(Beginning of EXCERPTED PASSAGE)
I have a 5000 watt generator that I usually bring with me, to the tune of about 300 lbs, but I recently bought an offshore 1200 watt model for this trip. The biggest thing I run is the coffee maker in the morning at about 1200 watts..
I spent the day looking at the Honda models, 1000i and 2000i, and to say the least I am impressed. The salesman took me to the back room rambling on about how quiet and reliable they are, as I grew bored listening to him I asked if he could show me one running.. He said yes, "it's right there at our feet". This little thing purring away was so beautiful.. $1000 though, that is a lot of dough for a weekend or two.. Besides that, I could have the 2000i for a mere $400 more. This will put a hell of a dent in my M6 budget..
I will stand my ground and see if I can whip something up to deaden the sound this year for the fishing tourney, and afterwords I will look more seriously at that wonderful little Honda.
Last year I put a borrowed little generator in a hole left by a fallen tree on the riverbank, it worked well, unless you were on the river.


----------



## Brock (Sep 21, 2006)

Understandable, I believe Kipor makes a small quiet Honda knock off as well. Not sure how it would hold up.


----------



## TedTheLed (Sep 22, 2006)

Pyd, those prices are the highest I ever heard of for those gens...
..places like Mayberry and Hondapowerhouse and Wisesales sell the Honda 2000 for less than $900 and the 1000 for $700-800..


----------



## BR549 (Sep 23, 2006)

The Hondas are hard to beat but I picked up a 12,500k genset from Lowes for the same price I paid for the Honda ( I have a 2000i). I just could not justify spending that much for so limited output. I have had the Honda for about 7 years and it does great for low power needs but after Hurricaine Ivan and no power for 7 days I went with the full backup for the house. The enclosure I built looks alot like a big dog house - three sides and a pitched roof. I used door hinges so that is easily disassembled. I soundproofed with what I had available which was the pink roll in insulation and eggcrate foam- also have a big fan on it for use in warm weather. It seems to reduce the sound by at least 60 - 70 percent. I have thought about trying some different configuration but don't really think there is an economical portable solution worth the effort.


----------



## TedTheLed (Sep 23, 2006)

main reason to buy the honda (if not for the quiet) is engine life. honda engines will log the most hours before breaking down (keep the oil clean=changed).. if you want longer life than honda you go to diesels..
(End of EXCERPTED PASSAGE)
### QUESTIONS:
(a) In the generator thread, what does the first poster say is the biggest thing they run on the generator?
(b) Please carry the generator thread forward from the end of its last post.
(Beginning of ENTRIES SUPPLIED)
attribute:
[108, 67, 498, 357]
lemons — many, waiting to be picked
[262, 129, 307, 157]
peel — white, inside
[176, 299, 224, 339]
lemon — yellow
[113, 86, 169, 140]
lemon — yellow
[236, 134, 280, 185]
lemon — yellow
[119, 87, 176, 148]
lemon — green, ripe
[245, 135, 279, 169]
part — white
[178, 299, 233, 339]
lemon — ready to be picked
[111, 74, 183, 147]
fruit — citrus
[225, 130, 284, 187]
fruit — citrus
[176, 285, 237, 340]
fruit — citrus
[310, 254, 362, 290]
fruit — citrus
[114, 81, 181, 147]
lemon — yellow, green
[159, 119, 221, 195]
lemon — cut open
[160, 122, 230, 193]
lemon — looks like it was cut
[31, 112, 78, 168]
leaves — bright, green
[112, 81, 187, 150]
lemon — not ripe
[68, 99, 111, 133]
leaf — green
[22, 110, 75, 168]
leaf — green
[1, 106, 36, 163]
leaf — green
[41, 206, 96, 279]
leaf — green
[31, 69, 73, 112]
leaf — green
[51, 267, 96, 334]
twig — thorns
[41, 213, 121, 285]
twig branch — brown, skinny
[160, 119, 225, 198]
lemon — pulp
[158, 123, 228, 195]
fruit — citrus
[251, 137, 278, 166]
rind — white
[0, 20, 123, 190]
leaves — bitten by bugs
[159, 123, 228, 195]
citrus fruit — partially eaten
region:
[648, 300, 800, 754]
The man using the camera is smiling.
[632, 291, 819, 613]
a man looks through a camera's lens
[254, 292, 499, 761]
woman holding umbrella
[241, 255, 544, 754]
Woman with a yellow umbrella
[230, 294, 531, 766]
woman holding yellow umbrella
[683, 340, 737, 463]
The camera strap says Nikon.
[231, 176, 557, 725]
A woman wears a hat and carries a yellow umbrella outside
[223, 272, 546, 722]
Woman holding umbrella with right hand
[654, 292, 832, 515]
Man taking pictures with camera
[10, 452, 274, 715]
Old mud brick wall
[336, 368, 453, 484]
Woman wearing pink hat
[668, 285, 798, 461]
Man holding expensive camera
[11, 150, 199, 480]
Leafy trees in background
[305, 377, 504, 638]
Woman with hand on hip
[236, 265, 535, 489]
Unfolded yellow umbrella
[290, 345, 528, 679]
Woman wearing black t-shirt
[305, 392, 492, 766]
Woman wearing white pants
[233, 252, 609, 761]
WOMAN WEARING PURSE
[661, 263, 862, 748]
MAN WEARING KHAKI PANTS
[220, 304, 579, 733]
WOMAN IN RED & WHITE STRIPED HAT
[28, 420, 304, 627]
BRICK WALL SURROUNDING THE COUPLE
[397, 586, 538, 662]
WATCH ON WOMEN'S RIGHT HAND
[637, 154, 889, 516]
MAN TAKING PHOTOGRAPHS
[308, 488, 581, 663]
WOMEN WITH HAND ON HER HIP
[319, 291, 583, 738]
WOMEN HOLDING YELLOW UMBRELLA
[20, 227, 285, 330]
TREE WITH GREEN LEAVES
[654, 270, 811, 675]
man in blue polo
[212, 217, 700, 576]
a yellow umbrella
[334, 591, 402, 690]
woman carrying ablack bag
(End of ENTRIES SUPPLIED)
### EXPECTED RESULTS:
(a) The coffee maker in the morning, at about 1200 watts.

(b)
if you need a generator your life doesn't rely on, and that you will use rarely and then for only short periods, I guess you can take a chance on something else..


----------



## Pydpiper (Sep 23, 2006)

The price I quoted is in Canadian dollars, we pay more for stuff here..
The dealership has three dealer demos for $850 each, they look brand new. I can't get the little thing off my mind now..
Lots of great ideas and suggestions here guys, thanks!


----------



## TedTheLed (Sep 23, 2006)

oh, _CANA_dian $'s...!! d'oh. 
ok, explain the reason for curling.. and the reason for watching.. thanks.


----------



## Pydpiper (Sep 24, 2006)

The Curling.. Dunno.. I didn't realize that was Canadian? In my defence, I never played or watched the game.. I am a firm believer in sports where drinking will not affect the outcome..

So, I built an ehaust extension for my generator, and I learned 3 things:
1. I am no plumber.
2. Never start a engine with a the exhaust tubed into a bucket of water on your workbench, unless you have alot of towels handy.
3. Cheap generators create engine noise that exceeds the exhaust noise, the bucket trick did nothing for the sound.


----------



## jayb79 (Sep 24, 2006)

How did solder joints last? I would think if you ran it under load for any amount of time then it would melt.


----------



## Pydpiper (Sep 24, 2006)

jayb79 said:


> How did solder joints last? I would think if you ran it under load for any amount of time then it would melt.




Good point, and one I took into consideration.. I didn't run it for very long, once it started spewing water all over my workbench I pretty much gave up on it, it did get warm while running though.
My thought (if it had worked) was to utilize the 12V output to run a small water pump to keep the copper cool, that is partly why the exhaust extension is shaped like that, however, I did not get that far due to the fact the engine itself was so loud.
Project status: Failed.

Now I will try an enclosure.
I am thinking roofing steel interior, rockwool insulation and another layer of roofing steel. Spring suspended floor and a fan.


----------



## TedTheLed (Sep 24, 2006)

:laughing: get a hahahahahahonda :laughing: :goodjob:


----------



## Josey (Sep 24, 2006)

What worked for me is:
1) Start with a quiet Honda.
2) Build the generator shack behind my wood shed.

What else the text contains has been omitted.